PROBLEM TO SOLVE:
No pictures are to be included when the entries below are reproduced exactly.

___

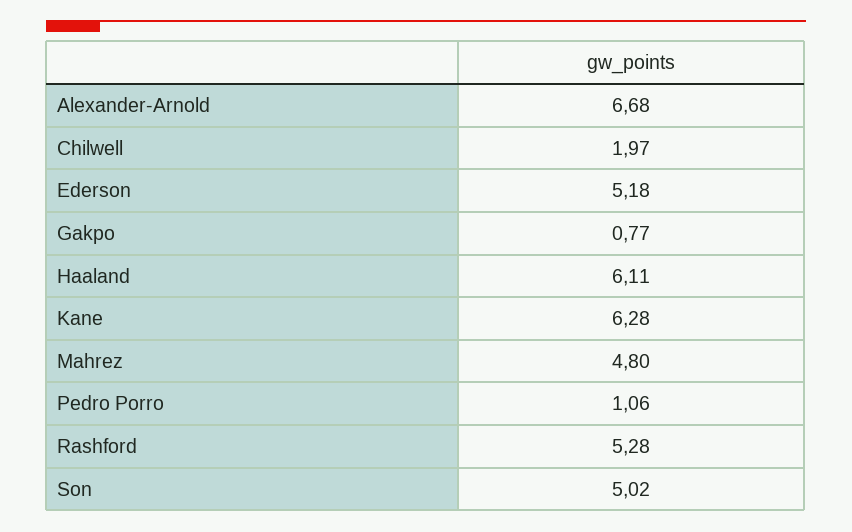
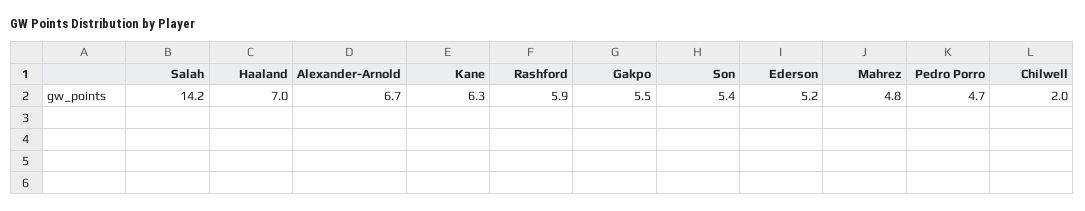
Gakpo: 0.77 -> 5.5
Haaland: 6.11 -> 7
Pedro Porro: 1.06 -> 4.7
Rashford: 5.28 -> 5.9
Son: 5.02 -> 5.4
Salah: none -> 14.2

___

WORKED SOLUTION:
Gakpo: 0.77 -> 5.5
Haaland: 6.11 -> 7
Pedro Porro: 1.06 -> 4.7
Rashford: 5.28 -> 5.9
Son: 5.02 -> 5.4
Salah: none -> 14.2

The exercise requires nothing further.